Chereads / A dance with the villian / Chapter 11 - Chapter 11

Chapter 11 - Chapter 11

Lila's pov

I woke up gasping. my heart pounding as if it might explode. Sweat clung to my skin, and my bed sheets were tangled around me. For a moment, I didn't know where I was. 

My mind was still trapped in the nightmare, the images of it swirling in my head—dark, terrifying, and vague. I couldn't even remember what it was about, but the fear it left behind was real. Tears slid down my cheeks before I even knew they were there.

I sat up, wiping at my face with shaky hands, but the panic wouldn't go away. My breath was starting to become shallow and my vision blurred. I clutched my chest, trying to calm down. I was alone. Alex wasn't here—he was out there somewhere, saving the world like always. And here I was, falling apart

I needed to breathe. Breathe, Lila. I told myself over and over, but it wasn't helping. My hands shook as I reached for my phone. The clock read 2:15 AM.

Tears kept falling, and I couldn't stop them. I felt so small, like I was drowning in my own mind. I'd never had a panic attack like this before. My body was betraying me, and I didn't know how to make it stop. I wanted Alex, wanted him to hold me, tell me everything was going to be okay, but he wasn't here.

I stumbled out of bed, still shaking. I needed to get out. The walls of of home felt like it was choking me. My breath was still fading as I grabbed my hoodie, yanked it over my head, and pulled on some shoes. I wiped my face one last time, trying to steady myself.

Outside. I just needed to be outside. I slipped out into the cool night air. It wasn't comforting, but at least it was different. My legs carried me on autopilot, and before I knew it, I was at my favorite café. It was always open late, even at this time of night. I pushed open the door, the soft bell ringing as I entered.

The warm smell of coffee hit me, a small comfort in my life. The barista glanced at me with a soft, sleepy smile, not saying much. I ordered my usual—something warm and sweet—and found a small corner to sit in.

I sat there, holding my cup, staring at the steam rising from it. My mind was still racing. Why did I feel like this? Why was everything so off lately? I took a sip, trying to calm myself down, but the feeling of being lost, of something missing, wouldn't leave. It was like there was this piece of my life that was just…gone. And I didn't know what it was.

I stared out the window, watching the empty street. The city felt so quiet at night, like the world had paused for a moment. But my mind didn't pause. It kept turning. I was so wrapped up in my confusion that I didn't notice someone walking up to my table until I heard a familiar voice.

"Lila."

I blinked and looked up, my heart skipping a beat. It was Damon.Damon Wolfe I hadn't seen him in…how long? Years. Since high school. My heart raced for a different reason now, but there was something else. A nagging feeling. Hadn't we met already? That didn't make sense.

I blinked again, trying to make sense of what I was seeing.

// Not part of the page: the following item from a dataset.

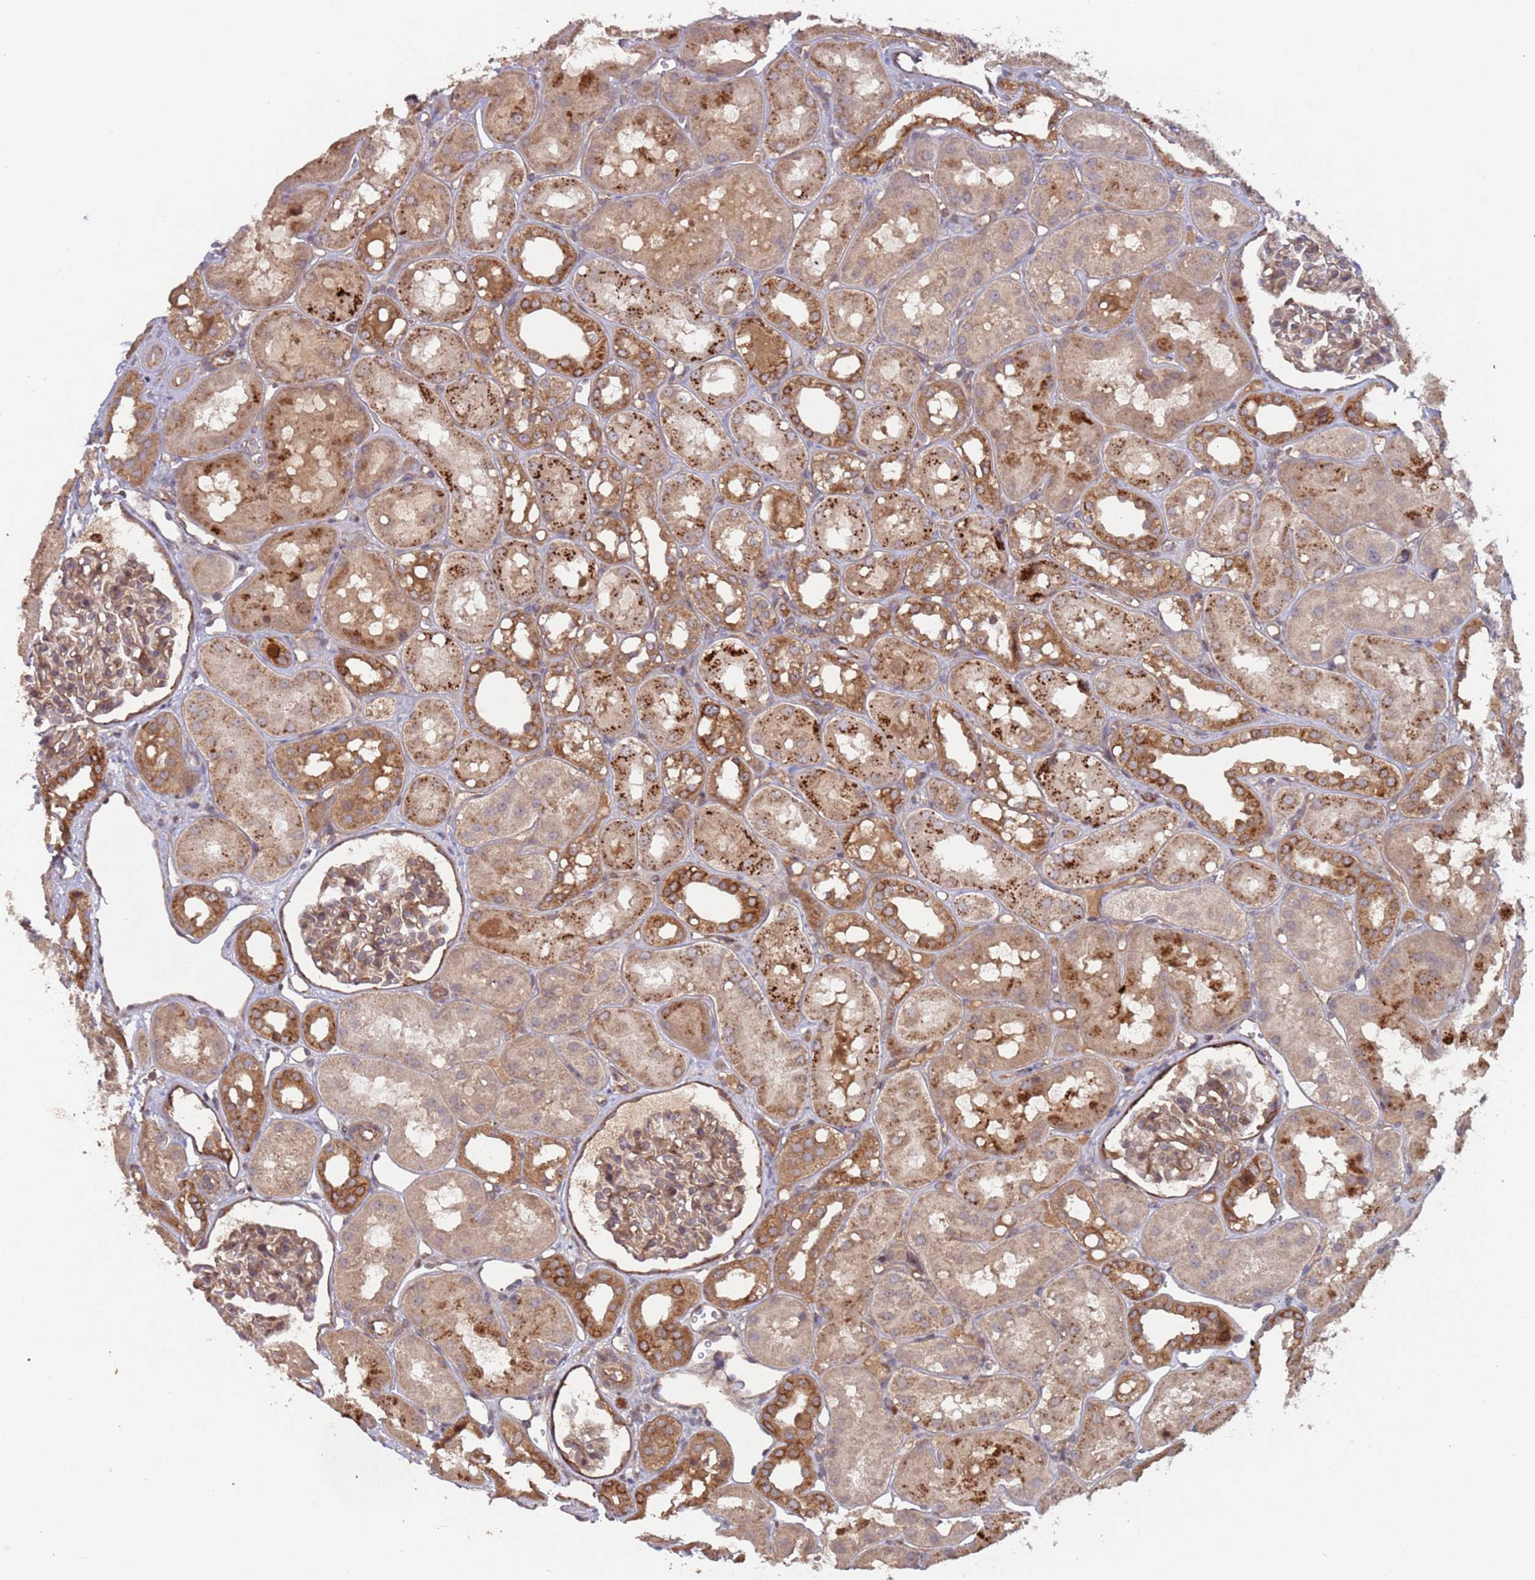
{"staining": {"intensity": "moderate", "quantity": ">75%", "location": "cytoplasmic/membranous"}, "tissue": "kidney", "cell_type": "Cells in glomeruli", "image_type": "normal", "snomed": [{"axis": "morphology", "description": "Normal tissue, NOS"}, {"axis": "topography", "description": "Kidney"}], "caption": "High-magnification brightfield microscopy of unremarkable kidney stained with DAB (brown) and counterstained with hematoxylin (blue). cells in glomeruli exhibit moderate cytoplasmic/membranous staining is identified in about>75% of cells.", "gene": "KANSL1L", "patient": {"sex": "male", "age": 16}}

It felt surreal, like a ghost from my past had walked out of my memories and into the present.

"Damon?" I said.

He smiled, that same confident smirk I remembered from high school, though a little older now. "Surprised?"

But before I could think, I stood up and hugged him, my arms wrapping around him without a second thought. It was instinctual, like holding onto something familiar, something solid. For a brief moment, as his arms came around me, the panic eased. The tightness in my chest loosened, and I allowed myself to just breathe.

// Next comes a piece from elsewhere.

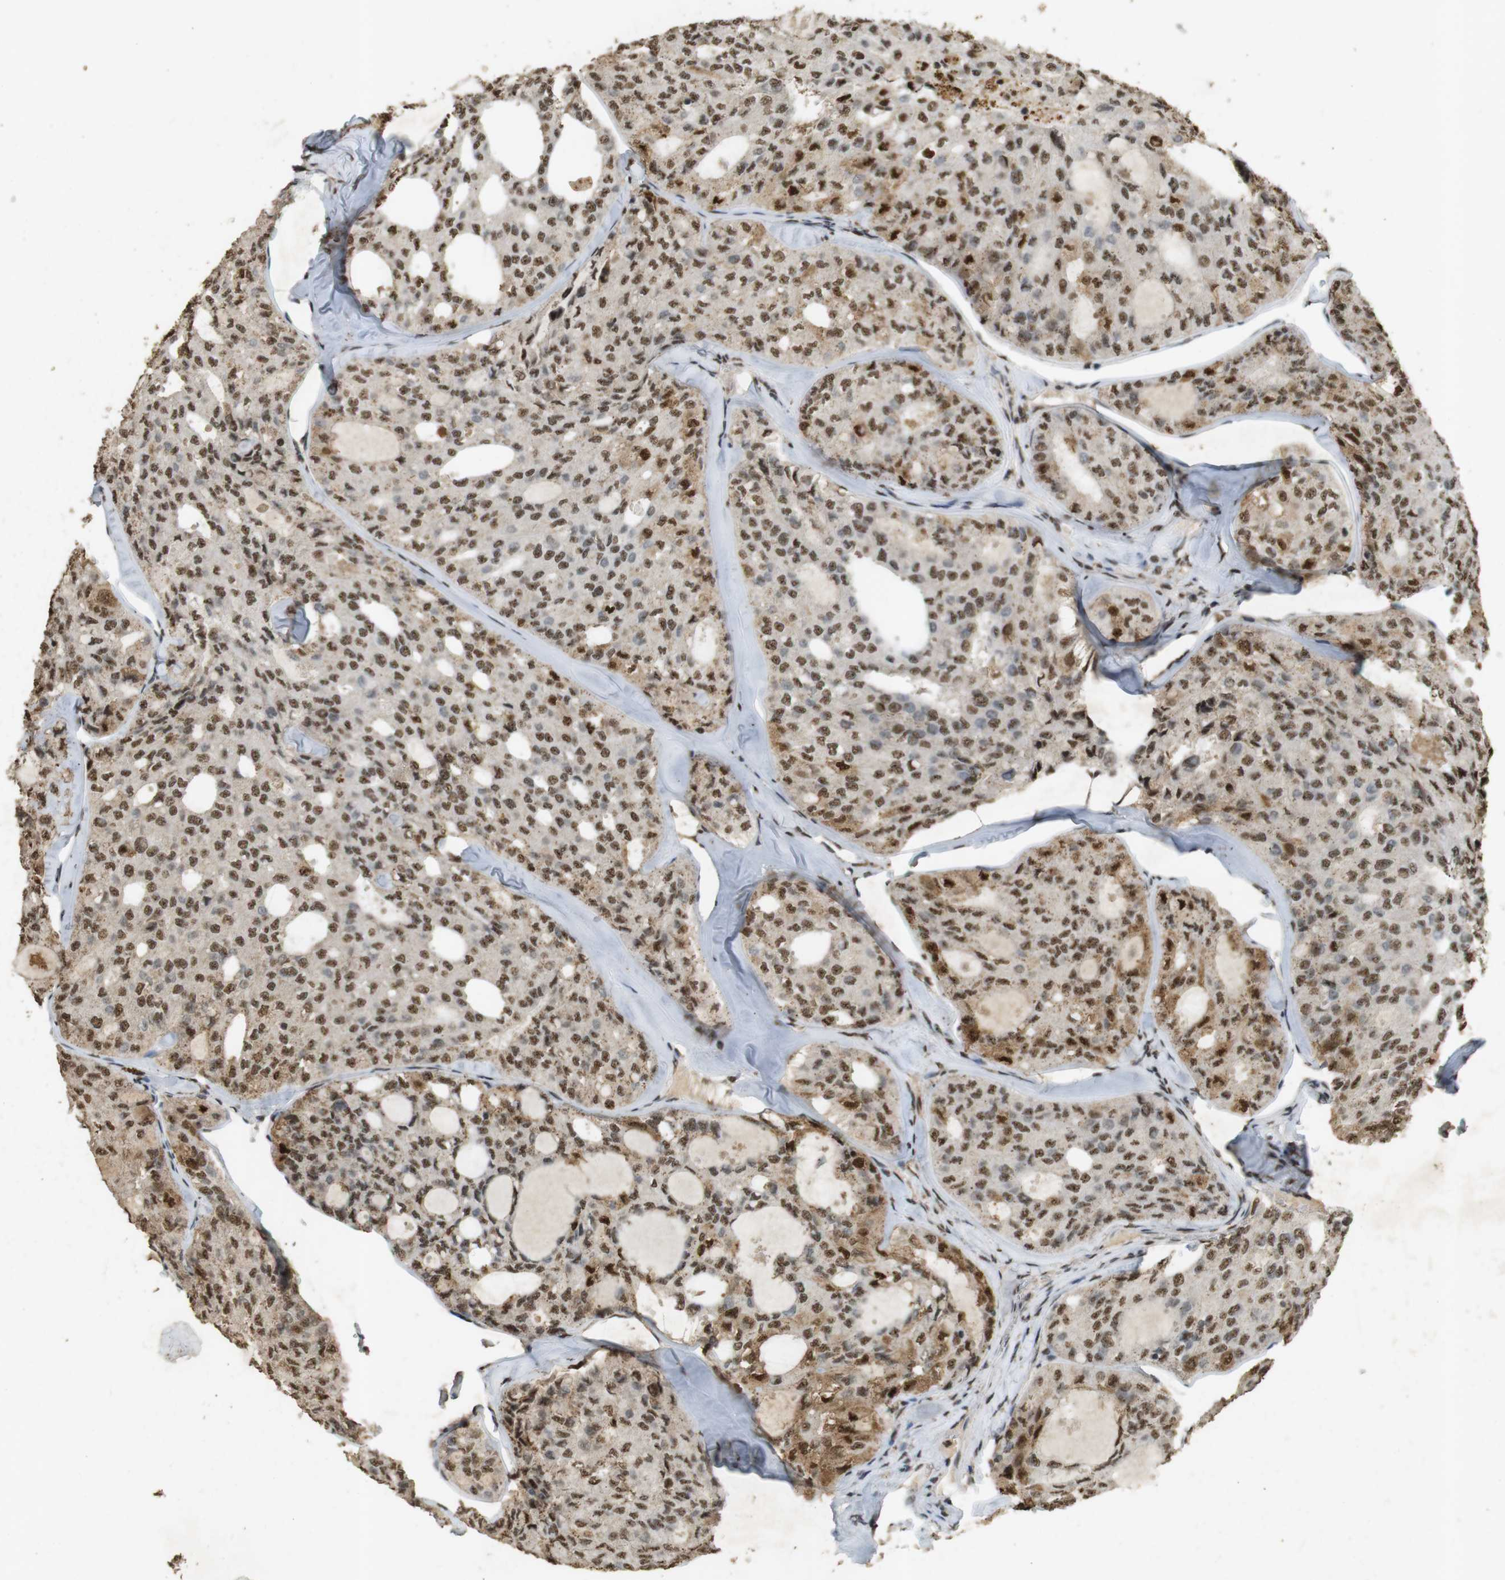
{"staining": {"intensity": "moderate", "quantity": ">75%", "location": "cytoplasmic/membranous,nuclear"}, "tissue": "thyroid cancer", "cell_type": "Tumor cells", "image_type": "cancer", "snomed": [{"axis": "morphology", "description": "Follicular adenoma carcinoma, NOS"}, {"axis": "topography", "description": "Thyroid gland"}], "caption": "Immunohistochemical staining of thyroid cancer reveals medium levels of moderate cytoplasmic/membranous and nuclear expression in approximately >75% of tumor cells.", "gene": "GATA4", "patient": {"sex": "male", "age": 75}}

I hadn't realized how much I missed this—the feeling of being held, of reuniting with someone who once meant so much to me. Damon's hug was firm, and for a few seconds, it was as if the years between us hadn't existed.

"I can't believe it's really you," I said, my voice muffled against his chest. He smelled the same, familiar in a way that made me ache.

He held me tighter, his arms strong around me, and for a moment, I allowed myself to relax. But then that strange feeling crept back. Why did I feel like I'd seen him already? We hadn't met since high school…had we?